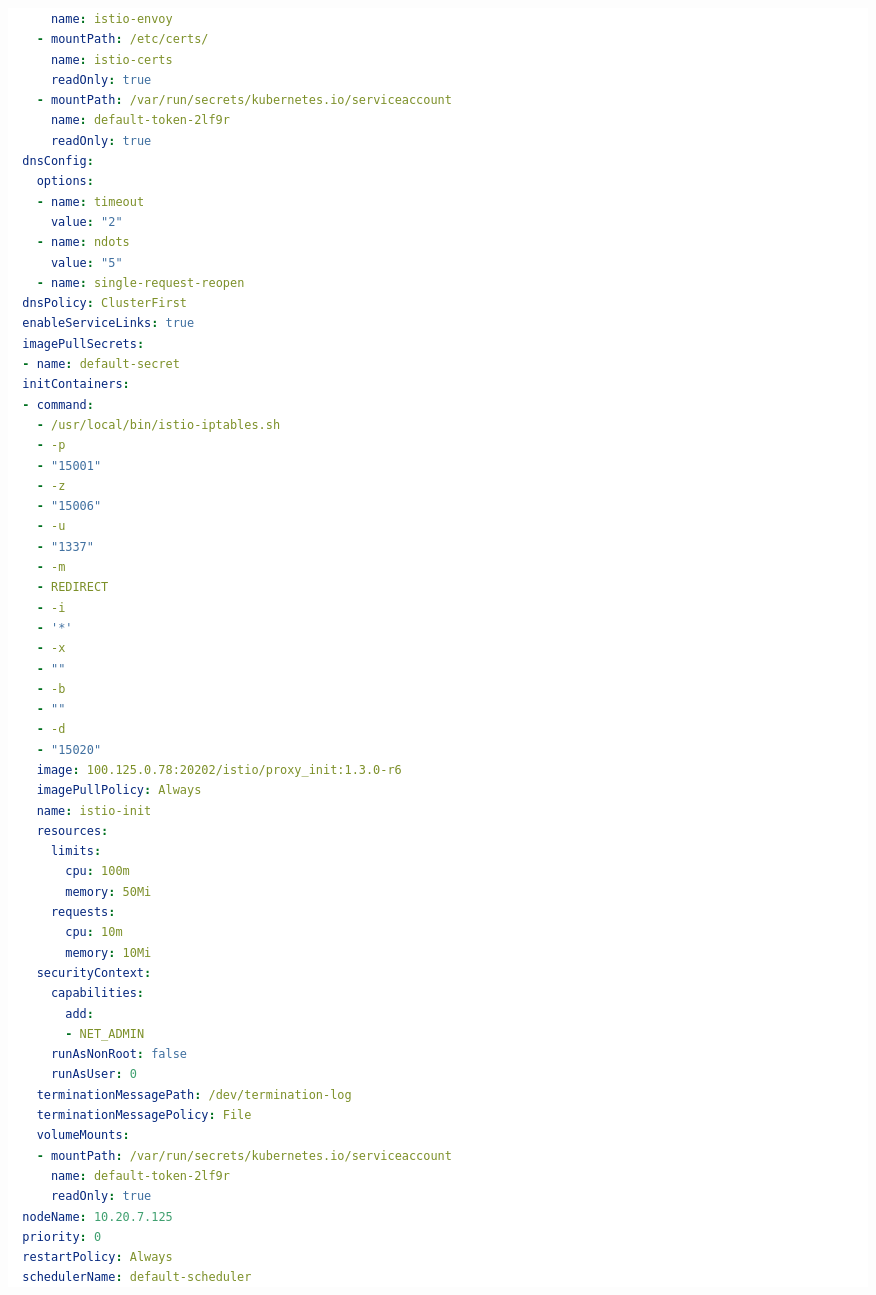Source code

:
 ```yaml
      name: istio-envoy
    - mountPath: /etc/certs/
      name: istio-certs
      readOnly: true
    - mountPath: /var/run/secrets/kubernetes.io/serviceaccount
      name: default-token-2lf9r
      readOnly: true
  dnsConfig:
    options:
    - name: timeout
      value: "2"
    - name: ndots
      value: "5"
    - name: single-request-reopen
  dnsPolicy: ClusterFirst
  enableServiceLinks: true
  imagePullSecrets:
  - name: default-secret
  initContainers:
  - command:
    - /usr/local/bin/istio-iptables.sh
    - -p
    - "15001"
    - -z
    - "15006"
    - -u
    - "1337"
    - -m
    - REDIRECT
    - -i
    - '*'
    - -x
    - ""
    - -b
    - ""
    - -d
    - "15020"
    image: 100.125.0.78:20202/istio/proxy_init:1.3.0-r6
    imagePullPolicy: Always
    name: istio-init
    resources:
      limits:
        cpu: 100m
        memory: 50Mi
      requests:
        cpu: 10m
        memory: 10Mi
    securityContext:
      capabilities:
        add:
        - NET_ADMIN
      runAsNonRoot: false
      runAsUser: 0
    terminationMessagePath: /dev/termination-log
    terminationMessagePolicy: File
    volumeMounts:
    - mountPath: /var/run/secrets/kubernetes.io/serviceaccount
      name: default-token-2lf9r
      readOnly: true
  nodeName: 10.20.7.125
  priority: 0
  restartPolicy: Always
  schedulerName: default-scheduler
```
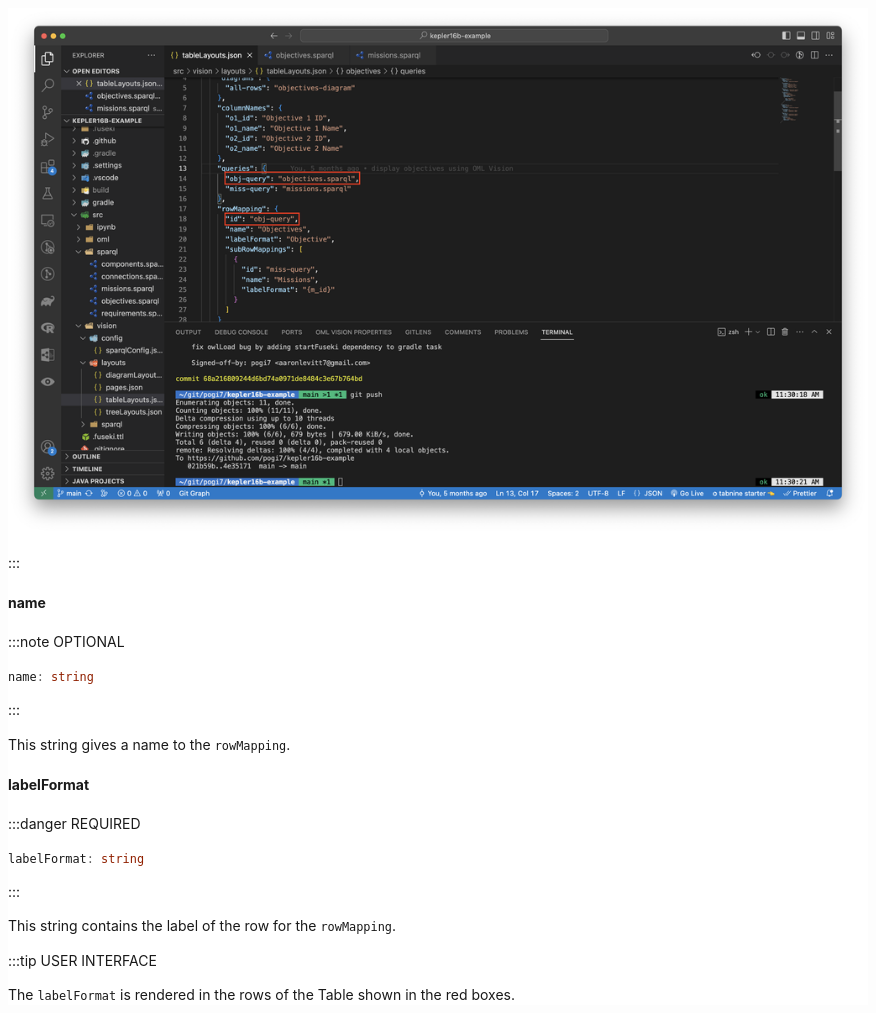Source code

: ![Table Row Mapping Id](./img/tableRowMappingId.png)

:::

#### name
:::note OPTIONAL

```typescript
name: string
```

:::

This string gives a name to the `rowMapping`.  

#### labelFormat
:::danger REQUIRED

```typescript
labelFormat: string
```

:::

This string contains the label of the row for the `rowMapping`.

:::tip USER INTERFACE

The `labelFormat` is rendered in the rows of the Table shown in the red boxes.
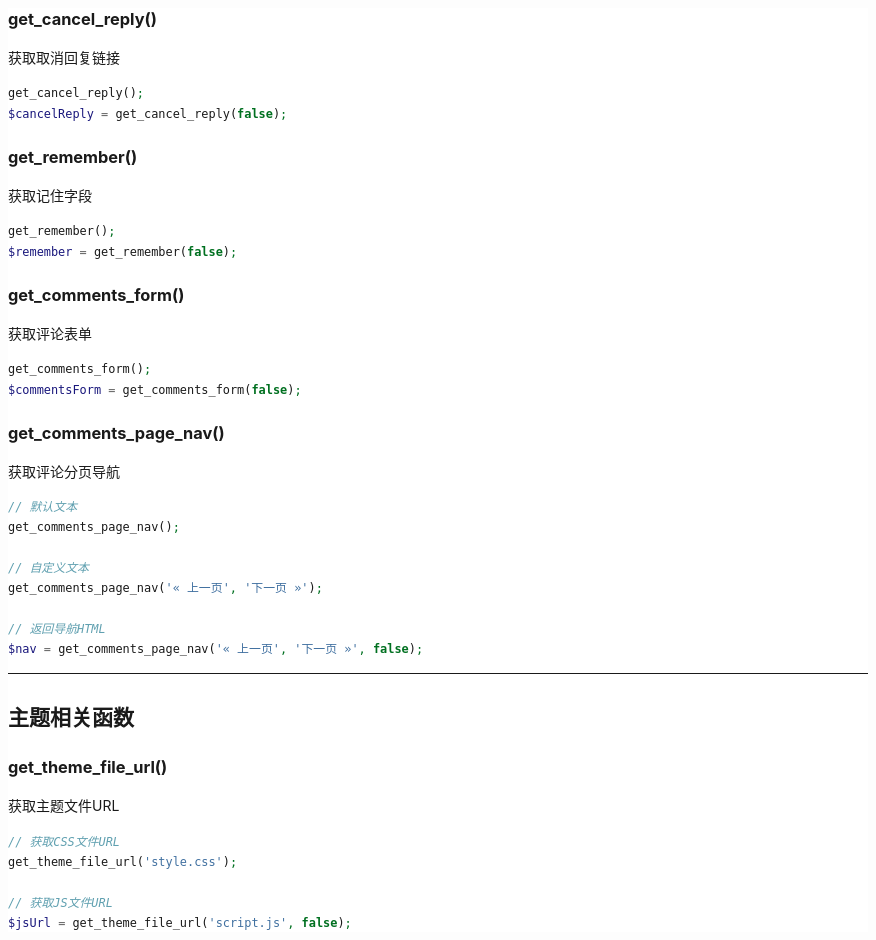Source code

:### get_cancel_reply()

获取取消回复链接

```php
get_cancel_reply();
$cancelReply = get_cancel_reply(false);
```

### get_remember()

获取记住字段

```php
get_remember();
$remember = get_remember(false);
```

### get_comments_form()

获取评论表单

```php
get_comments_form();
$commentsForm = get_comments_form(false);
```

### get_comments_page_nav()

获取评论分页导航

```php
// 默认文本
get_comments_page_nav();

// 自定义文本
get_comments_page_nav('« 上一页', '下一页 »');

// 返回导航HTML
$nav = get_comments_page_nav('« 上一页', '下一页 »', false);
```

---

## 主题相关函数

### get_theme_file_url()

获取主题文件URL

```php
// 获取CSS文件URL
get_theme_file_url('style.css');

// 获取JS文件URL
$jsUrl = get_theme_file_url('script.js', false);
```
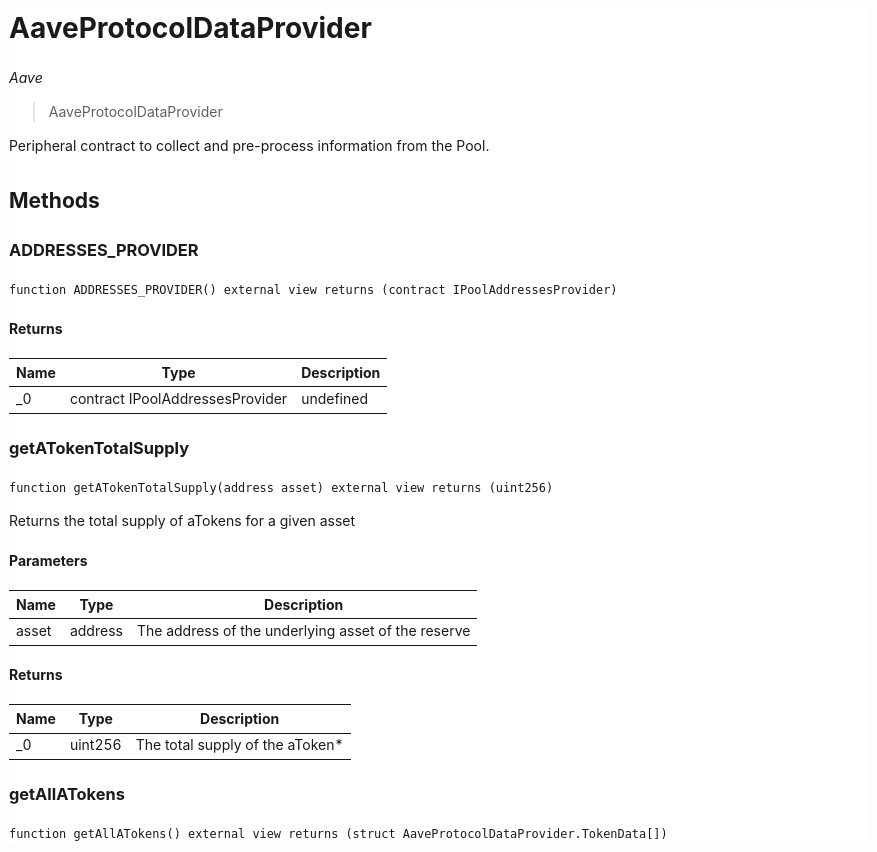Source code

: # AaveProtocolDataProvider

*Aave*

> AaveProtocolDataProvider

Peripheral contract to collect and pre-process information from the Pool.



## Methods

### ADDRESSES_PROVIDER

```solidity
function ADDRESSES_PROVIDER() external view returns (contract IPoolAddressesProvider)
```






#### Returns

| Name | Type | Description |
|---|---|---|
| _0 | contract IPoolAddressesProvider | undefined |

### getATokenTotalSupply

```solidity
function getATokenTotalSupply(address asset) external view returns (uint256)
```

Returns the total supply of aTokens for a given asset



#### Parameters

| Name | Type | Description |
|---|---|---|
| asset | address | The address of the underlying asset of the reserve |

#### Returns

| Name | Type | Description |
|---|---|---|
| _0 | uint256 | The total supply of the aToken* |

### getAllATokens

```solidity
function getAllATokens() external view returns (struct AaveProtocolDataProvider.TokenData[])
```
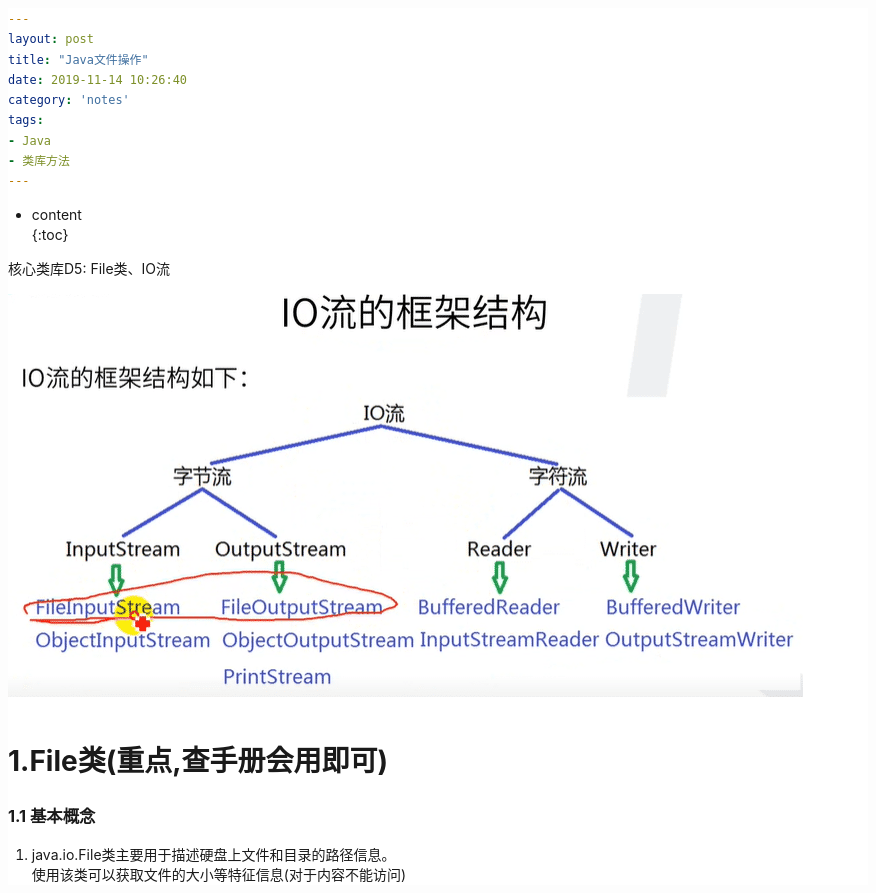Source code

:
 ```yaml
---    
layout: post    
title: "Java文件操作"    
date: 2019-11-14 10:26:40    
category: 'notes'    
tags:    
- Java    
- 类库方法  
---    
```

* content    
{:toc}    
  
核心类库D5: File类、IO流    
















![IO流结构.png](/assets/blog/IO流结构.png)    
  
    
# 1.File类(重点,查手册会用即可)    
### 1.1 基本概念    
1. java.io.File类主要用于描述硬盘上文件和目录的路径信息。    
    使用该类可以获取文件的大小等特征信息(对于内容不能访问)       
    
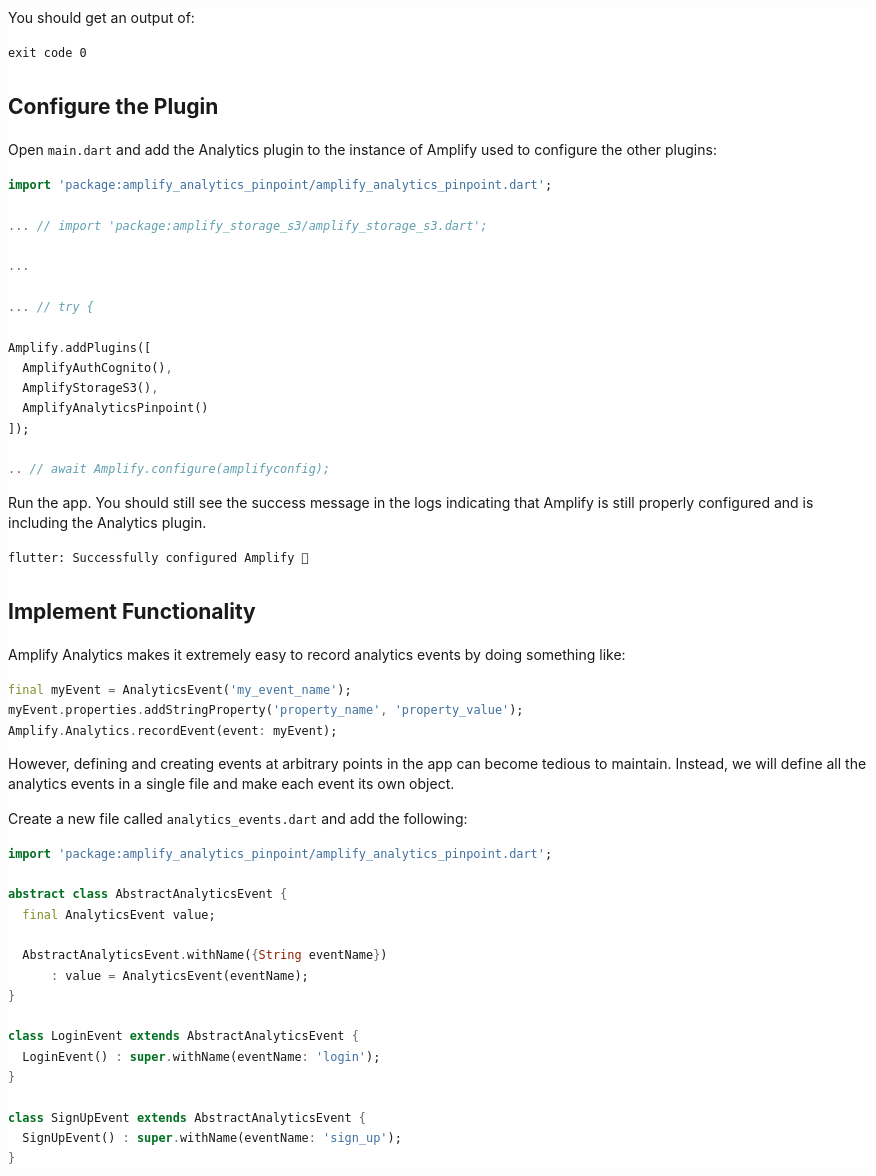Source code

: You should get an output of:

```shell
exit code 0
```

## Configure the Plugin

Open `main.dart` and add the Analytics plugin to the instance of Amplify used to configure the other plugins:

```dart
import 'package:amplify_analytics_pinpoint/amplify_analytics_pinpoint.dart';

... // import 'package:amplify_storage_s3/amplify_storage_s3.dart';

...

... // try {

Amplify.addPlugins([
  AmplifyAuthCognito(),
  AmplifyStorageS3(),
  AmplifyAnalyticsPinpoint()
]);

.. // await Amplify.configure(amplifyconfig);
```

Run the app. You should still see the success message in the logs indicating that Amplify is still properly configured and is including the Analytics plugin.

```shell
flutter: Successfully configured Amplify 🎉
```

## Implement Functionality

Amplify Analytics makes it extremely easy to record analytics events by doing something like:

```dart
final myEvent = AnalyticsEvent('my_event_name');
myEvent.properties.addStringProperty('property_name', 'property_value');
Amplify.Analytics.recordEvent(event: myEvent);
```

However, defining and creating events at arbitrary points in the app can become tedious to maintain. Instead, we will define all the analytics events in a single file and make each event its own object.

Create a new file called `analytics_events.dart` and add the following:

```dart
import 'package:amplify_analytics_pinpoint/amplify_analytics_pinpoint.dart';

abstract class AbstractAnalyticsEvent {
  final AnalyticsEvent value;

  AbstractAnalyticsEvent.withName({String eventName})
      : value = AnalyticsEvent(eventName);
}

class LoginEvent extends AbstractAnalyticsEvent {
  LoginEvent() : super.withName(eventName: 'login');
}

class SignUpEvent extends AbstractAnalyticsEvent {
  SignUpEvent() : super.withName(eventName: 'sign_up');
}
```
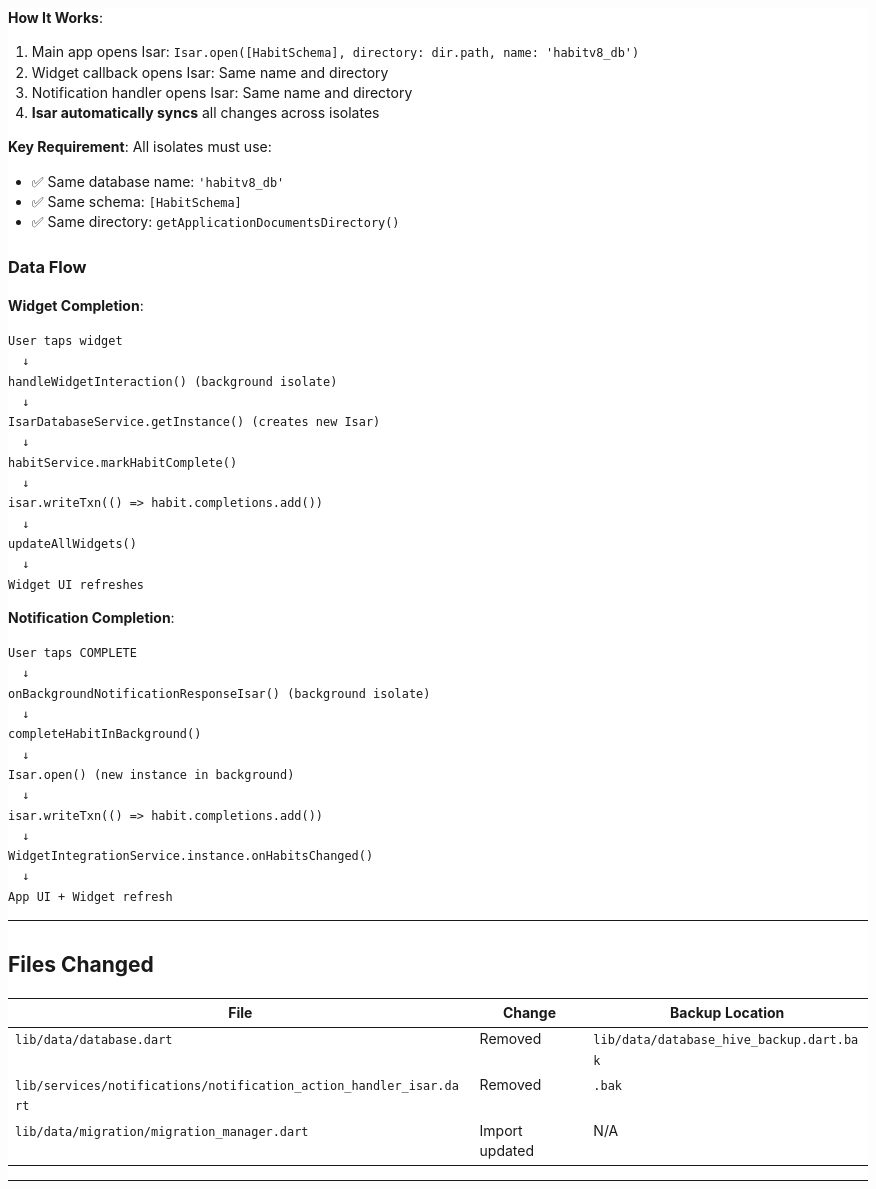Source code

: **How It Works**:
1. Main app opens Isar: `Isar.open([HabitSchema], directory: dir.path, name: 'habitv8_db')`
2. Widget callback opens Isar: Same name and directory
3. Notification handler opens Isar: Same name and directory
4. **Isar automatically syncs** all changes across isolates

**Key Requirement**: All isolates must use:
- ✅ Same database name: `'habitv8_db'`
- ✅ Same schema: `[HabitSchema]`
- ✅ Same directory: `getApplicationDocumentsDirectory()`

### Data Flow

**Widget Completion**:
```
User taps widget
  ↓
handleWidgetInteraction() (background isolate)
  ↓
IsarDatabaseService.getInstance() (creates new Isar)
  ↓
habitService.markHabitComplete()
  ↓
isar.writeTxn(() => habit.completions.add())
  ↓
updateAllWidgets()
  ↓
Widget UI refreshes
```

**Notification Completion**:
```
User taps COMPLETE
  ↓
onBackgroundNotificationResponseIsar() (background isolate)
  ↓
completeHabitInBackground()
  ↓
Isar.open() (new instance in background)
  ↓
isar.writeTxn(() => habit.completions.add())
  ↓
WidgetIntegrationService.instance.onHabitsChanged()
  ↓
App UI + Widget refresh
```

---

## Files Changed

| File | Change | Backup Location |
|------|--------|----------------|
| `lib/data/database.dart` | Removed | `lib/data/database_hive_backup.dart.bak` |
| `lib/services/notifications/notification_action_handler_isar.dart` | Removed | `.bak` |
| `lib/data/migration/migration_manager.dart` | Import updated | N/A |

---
——————
_Problem details:_ The answer should be a single number: how many lines in the records contain "external".

_Completed exercise:_ 3